* _Source material_

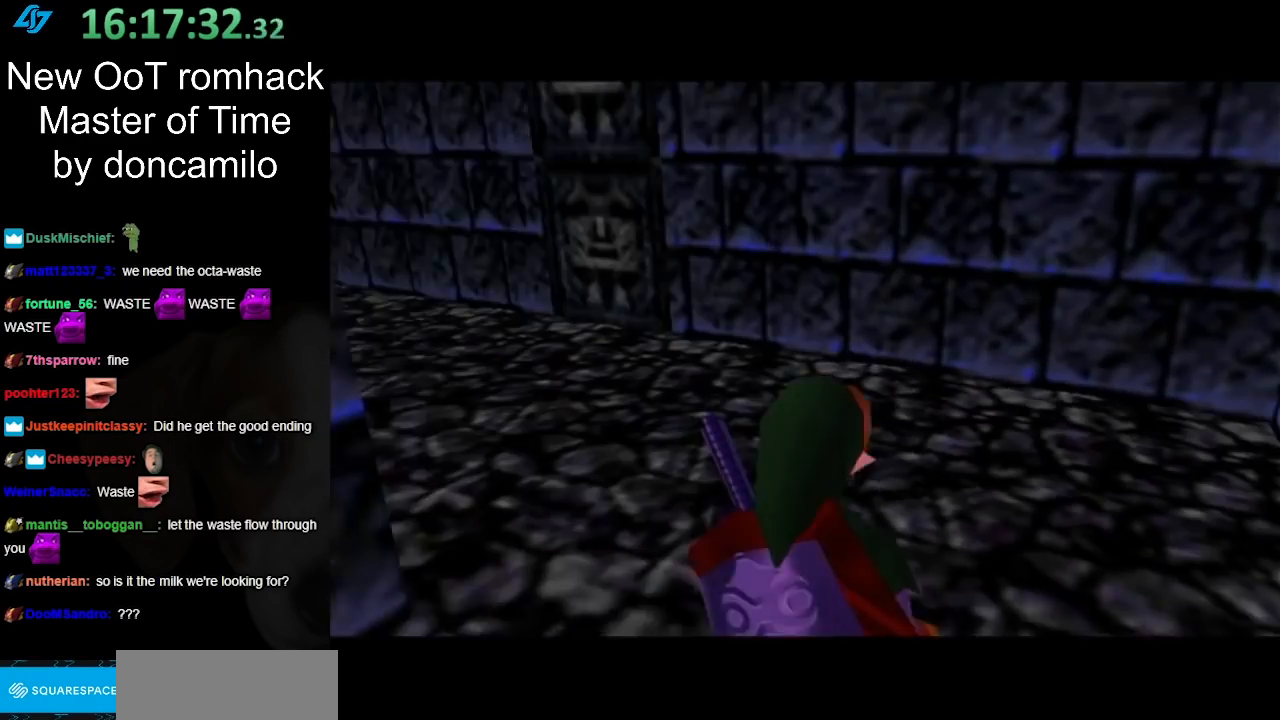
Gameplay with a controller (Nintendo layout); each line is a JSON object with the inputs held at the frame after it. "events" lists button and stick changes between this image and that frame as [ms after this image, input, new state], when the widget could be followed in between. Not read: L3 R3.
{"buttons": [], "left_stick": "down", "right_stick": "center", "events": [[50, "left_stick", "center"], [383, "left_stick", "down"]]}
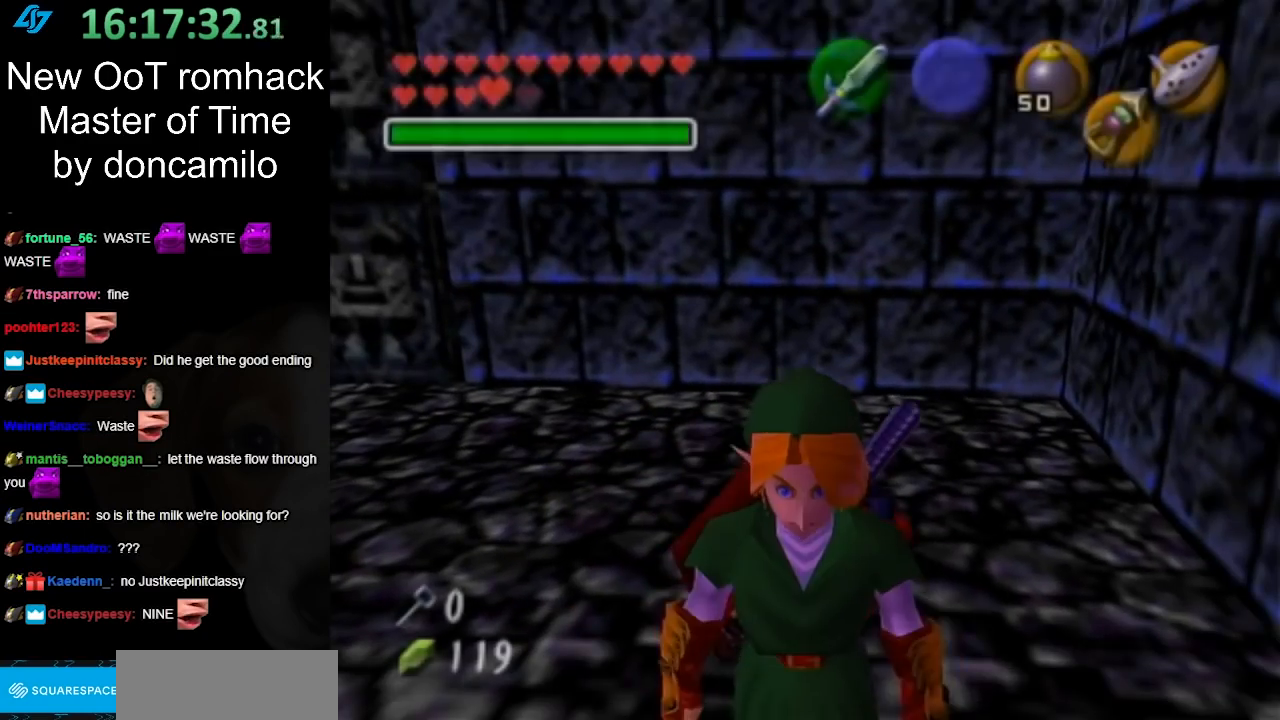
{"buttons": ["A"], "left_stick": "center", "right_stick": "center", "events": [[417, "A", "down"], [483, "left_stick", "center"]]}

* _What you are asked to do_
Reprint the listing above verbatim but drop the images.

* _Exercise answer_
Gameplay with a controller (Nintendo layout); each line is a JSON object with the inputs held at the frame after it. "events" lists button and stick changes between this image and that frame as [ms after this image, input, new state], when the widget could be followed in between. Not read: L3 R3.
{"buttons": [], "left_stick": "down", "right_stick": "center", "events": [[50, "left_stick", "center"], [383, "left_stick", "down"]]}
{"buttons": ["A"], "left_stick": "center", "right_stick": "center", "events": [[417, "A", "down"], [483, "left_stick", "center"]]}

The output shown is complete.